▶ **Problem description**: Although the entries contain pictures, your copy should hold only their exact text.

▶ **Listed records**:
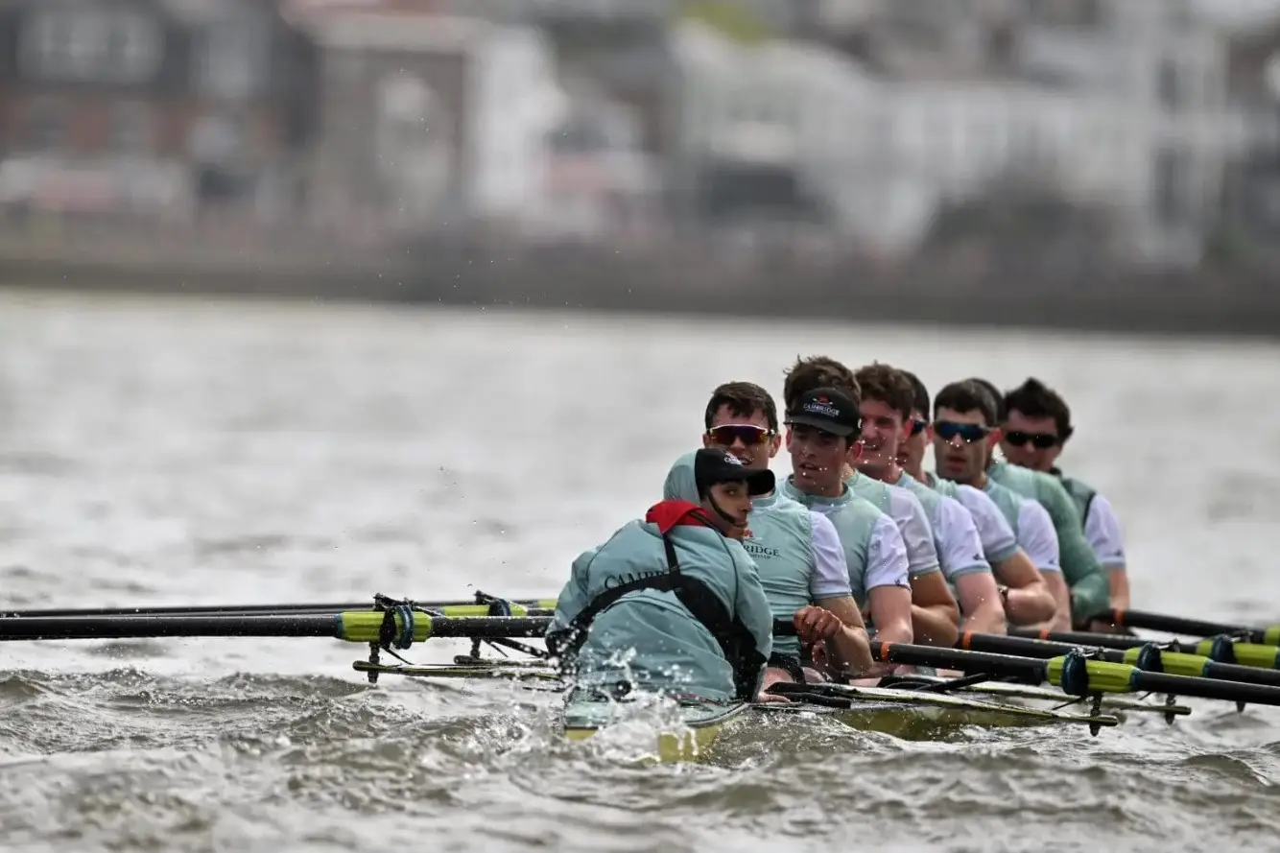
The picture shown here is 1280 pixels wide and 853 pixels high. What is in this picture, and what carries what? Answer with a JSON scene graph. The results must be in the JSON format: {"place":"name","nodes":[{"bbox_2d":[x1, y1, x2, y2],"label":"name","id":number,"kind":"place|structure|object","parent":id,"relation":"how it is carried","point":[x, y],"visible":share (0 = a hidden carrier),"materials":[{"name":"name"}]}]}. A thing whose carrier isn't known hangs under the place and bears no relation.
{"place":"outdoors","nodes":[
{"label":"outdoors","id":0,"kind":"place"},
{"bbox_2d":[0,0,313,221],"label":"brick building","id":1,"kind":"structure","parent":0,"point":[68,123],"materials":[{"name":"brick"}]},
{"bbox_2d":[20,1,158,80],"label":"window","id":2,"kind":"structure","parent":1,"relation":"in","point":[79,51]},
{"bbox_2d":[289,0,488,224],"label":"building","id":3,"kind":"structure","parent":0,"point":[437,56],"materials":[{"name":"brick"}]},
{"bbox_2d":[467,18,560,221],"label":"white building","id":4,"kind":"structure","parent":0,"point":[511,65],"materials":[{"name":"white"}]},
{"bbox_2d":[0,222,1278,334],"label":"embankment","id":5,"kind":"structure","parent":0,"point":[920,299],"materials":[{"name":"grey stone"}]},
{"bbox_2d":[0,289,1279,852],"label":"water","id":6,"kind":"structure","parent":0,"point":[1219,782],"materials":[{"name":"grey liquid"}]},
{"bbox_2d":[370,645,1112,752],"label":"rowing boat","id":7,"kind":"object","parent":6,"relation":"on","point":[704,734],"visible":0.27,"materials":[{"name":"green"}]},
{"bbox_2d":[0,603,561,642],"label":"oar","id":8,"kind":"object","parent":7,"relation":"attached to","point":[41,632],"visible":0.79,"materials":[{"name":"black"}]},
{"bbox_2d":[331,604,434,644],"label":"oar sleeve","id":9,"kind":"object","parent":8,"relation":"attached to","point":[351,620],"visible":0.72,"materials":[{"name":"green plastic"}]},
{"bbox_2d":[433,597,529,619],"label":"oar sleeve","id":10,"kind":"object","parent":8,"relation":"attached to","point":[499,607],"visible":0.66,"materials":[{"name":"plastic"}]},
{"bbox_2d":[0,595,562,617],"label":"oar","id":11,"kind":"object","parent":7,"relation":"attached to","point":[201,610],"visible":0.56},
{"bbox_2d":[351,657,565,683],"label":"rigger","id":12,"kind":"object","parent":7,"relation":"attached to","point":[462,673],"visible":0.56,"materials":[{"name":"metal"}]},
{"bbox_2d":[549,447,781,711],"label":"man","id":13,"kind":"object","parent":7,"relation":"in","point":[609,560],"visible":0.77},
{"bbox_2d":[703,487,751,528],"label":"headset microphone","id":14,"kind":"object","parent":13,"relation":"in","point":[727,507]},
{"bbox_2d":[704,372,877,688],"label":"man","id":15,"kind":"object","parent":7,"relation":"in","point":[720,409],"visible":0.43},
{"bbox_2d":[779,369,921,680],"label":"man","id":16,"kind":"object","parent":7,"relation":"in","point":[793,438],"visible":0.48},
{"bbox_2d":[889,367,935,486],"label":"man","id":17,"kind":"object","parent":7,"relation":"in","point":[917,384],"visible":0.21},
{"bbox_2d":[849,364,1029,640],"label":"man","id":18,"kind":"object","parent":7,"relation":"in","point":[865,387],"visible":0.41},
{"bbox_2d":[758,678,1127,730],"label":"rigger","id":19,"kind":"object","parent":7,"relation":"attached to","point":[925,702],"visible":0.86,"materials":[{"name":"black metal"}]},
{"bbox_2d":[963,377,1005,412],"label":"man","id":20,"kind":"object","parent":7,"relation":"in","point":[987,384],"visible":0.08},
{"bbox_2d":[931,380,1075,636],"label":"man","id":21,"kind":"object","parent":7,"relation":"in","point":[950,414],"visible":0.46},
{"bbox_2d":[996,377,1131,626],"label":"man","id":22,"kind":"object","parent":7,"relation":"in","point":[1102,545],"visible":0.4},
{"bbox_2d":[863,637,1279,714],"label":"oar","id":23,"kind":"object","parent":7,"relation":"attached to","point":[937,652],"visible":0.74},
{"bbox_2d":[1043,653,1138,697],"label":"oar sleeve","id":24,"kind":"object","parent":23,"relation":"attached to","point":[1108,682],"visible":0.73,"materials":[{"name":"green plastic"}]},
{"bbox_2d":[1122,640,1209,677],"label":"oar sleeve","id":25,"kind":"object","parent":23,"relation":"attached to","point":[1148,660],"visible":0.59,"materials":[{"name":"plastic"}]},
{"bbox_2d":[977,621,1279,669],"label":"oar","id":26,"kind":"object","parent":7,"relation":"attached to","point":[1276,662],"visible":0.55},
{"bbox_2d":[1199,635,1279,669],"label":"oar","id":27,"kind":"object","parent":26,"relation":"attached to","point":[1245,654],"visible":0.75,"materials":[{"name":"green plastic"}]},
{"bbox_2d":[1095,606,1279,642],"label":"oar","id":28,"kind":"object","parent":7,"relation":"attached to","point":[1180,625],"visible":0.67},
{"bbox_2d":[675,0,1279,263],"label":"white building","id":29,"kind":"structure","parent":0,"point":[1068,123],"materials":[{"name":"white"}]}
]}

▶ **Response for this exercise**:
The picture shown here is 1280 pixels wide and 853 pixels high. What is in this picture, and what carries what? Answer with a JSON scene graph. The results must be in the JSON format: {"place":"name","nodes":[{"bbox_2d":[x1, y1, x2, y2],"label":"name","id":number,"kind":"place|structure|object","parent":id,"relation":"how it is carried","point":[x, y],"visible":share (0 = a hidden carrier),"materials":[{"name":"name"}]}]}. A thing whose carrier isn't known hangs under the place and bears no relation.
{"place":"outdoors","nodes":[
{"label":"outdoors","id":0,"kind":"place"},
{"bbox_2d":[0,0,313,221],"label":"brick building","id":1,"kind":"structure","parent":0,"point":[68,123],"materials":[{"name":"brick"}]},
{"bbox_2d":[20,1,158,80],"label":"window","id":2,"kind":"structure","parent":1,"relation":"in","point":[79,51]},
{"bbox_2d":[289,0,488,224],"label":"building","id":3,"kind":"structure","parent":0,"point":[437,56],"materials":[{"name":"brick"}]},
{"bbox_2d":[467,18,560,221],"label":"white building","id":4,"kind":"structure","parent":0,"point":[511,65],"materials":[{"name":"white"}]},
{"bbox_2d":[0,222,1278,334],"label":"embankment","id":5,"kind":"structure","parent":0,"point":[920,299],"materials":[{"name":"grey stone"}]},
{"bbox_2d":[0,289,1279,852],"label":"water","id":6,"kind":"structure","parent":0,"point":[1219,782],"materials":[{"name":"grey liquid"}]},
{"bbox_2d":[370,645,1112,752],"label":"rowing boat","id":7,"kind":"object","parent":6,"relation":"on","point":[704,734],"visible":0.27,"materials":[{"name":"green"}]},
{"bbox_2d":[0,603,561,642],"label":"oar","id":8,"kind":"object","parent":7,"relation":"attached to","point":[41,632],"visible":0.79,"materials":[{"name":"black"}]},
{"bbox_2d":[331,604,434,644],"label":"oar sleeve","id":9,"kind":"object","parent":8,"relation":"attached to","point":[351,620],"visible":0.72,"materials":[{"name":"green plastic"}]},
{"bbox_2d":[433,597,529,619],"label":"oar sleeve","id":10,"kind":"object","parent":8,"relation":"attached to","point":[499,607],"visible":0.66,"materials":[{"name":"plastic"}]},
{"bbox_2d":[0,595,562,617],"label":"oar","id":11,"kind":"object","parent":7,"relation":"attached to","point":[201,610],"visible":0.56},
{"bbox_2d":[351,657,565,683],"label":"rigger","id":12,"kind":"object","parent":7,"relation":"attached to","point":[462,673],"visible":0.56,"materials":[{"name":"metal"}]},
{"bbox_2d":[549,447,781,711],"label":"man","id":13,"kind":"object","parent":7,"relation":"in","point":[609,560],"visible":0.77},
{"bbox_2d":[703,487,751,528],"label":"headset microphone","id":14,"kind":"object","parent":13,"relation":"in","point":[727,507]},
{"bbox_2d":[704,372,877,688],"label":"man","id":15,"kind":"object","parent":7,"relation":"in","point":[720,409],"visible":0.43},
{"bbox_2d":[779,369,921,680],"label":"man","id":16,"kind":"object","parent":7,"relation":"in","point":[793,438],"visible":0.48},
{"bbox_2d":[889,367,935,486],"label":"man","id":17,"kind":"object","parent":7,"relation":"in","point":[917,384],"visible":0.21},
{"bbox_2d":[849,364,1029,640],"label":"man","id":18,"kind":"object","parent":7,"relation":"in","point":[865,387],"visible":0.41},
{"bbox_2d":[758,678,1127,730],"label":"rigger","id":19,"kind":"object","parent":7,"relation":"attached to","point":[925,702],"visible":0.86,"materials":[{"name":"black metal"}]},
{"bbox_2d":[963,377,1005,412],"label":"man","id":20,"kind":"object","parent":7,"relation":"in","point":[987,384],"visible":0.08},
{"bbox_2d":[931,380,1075,636],"label":"man","id":21,"kind":"object","parent":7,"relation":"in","point":[950,414],"visible":0.46},
{"bbox_2d":[996,377,1131,626],"label":"man","id":22,"kind":"object","parent":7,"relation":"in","point":[1102,545],"visible":0.4},
{"bbox_2d":[863,637,1279,714],"label":"oar","id":23,"kind":"object","parent":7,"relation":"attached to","point":[937,652],"visible":0.74},
{"bbox_2d":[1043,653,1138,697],"label":"oar sleeve","id":24,"kind":"object","parent":23,"relation":"attached to","point":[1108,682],"visible":0.73,"materials":[{"name":"green plastic"}]},
{"bbox_2d":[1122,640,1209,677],"label":"oar sleeve","id":25,"kind":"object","parent":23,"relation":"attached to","point":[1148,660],"visible":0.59,"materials":[{"name":"plastic"}]},
{"bbox_2d":[977,621,1279,669],"label":"oar","id":26,"kind":"object","parent":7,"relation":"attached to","point":[1276,662],"visible":0.55},
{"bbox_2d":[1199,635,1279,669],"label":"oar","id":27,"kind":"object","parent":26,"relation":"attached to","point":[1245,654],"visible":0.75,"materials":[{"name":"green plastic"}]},
{"bbox_2d":[1095,606,1279,642],"label":"oar","id":28,"kind":"object","parent":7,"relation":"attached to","point":[1180,625],"visible":0.67},
{"bbox_2d":[675,0,1279,263],"label":"white building","id":29,"kind":"structure","parent":0,"point":[1068,123],"materials":[{"name":"white"}]}
]}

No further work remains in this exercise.